* PROBLEM DESCRIPTION
The records below are to be returned word for word, with pictures left out.

◆ ◆ ◆

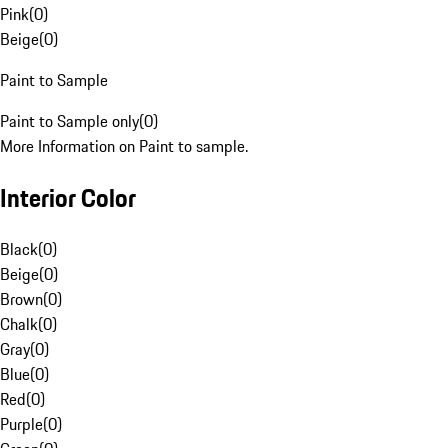
Pink
(
0
)
Beige
(
0
)
Paint to Sample
Paint to Sample only
(
0
)
More Information on Paint to sample.
Interior Color
Black
(
0
)
Beige
(
0
)
Brown
(
0
)
Chalk
(
0
)
Gray
(
0
)
Blue
(
0
)
Red
(
0
)
Purple
(
0
)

◆ ◆ ◆

* ANSWER TO THIS PROBLEM
Pink
(
0
)
Beige
(
0
)
Paint to Sample
Paint to Sample only
(
0
)
More Information on Paint to sample.
Interior Color
Black
(
0
)
Beige
(
0
)
Brown
(
0
)
Chalk
(
0
)
Gray
(
0
)
Blue
(
0
)
Red
(
0
)
Purple
(
0
)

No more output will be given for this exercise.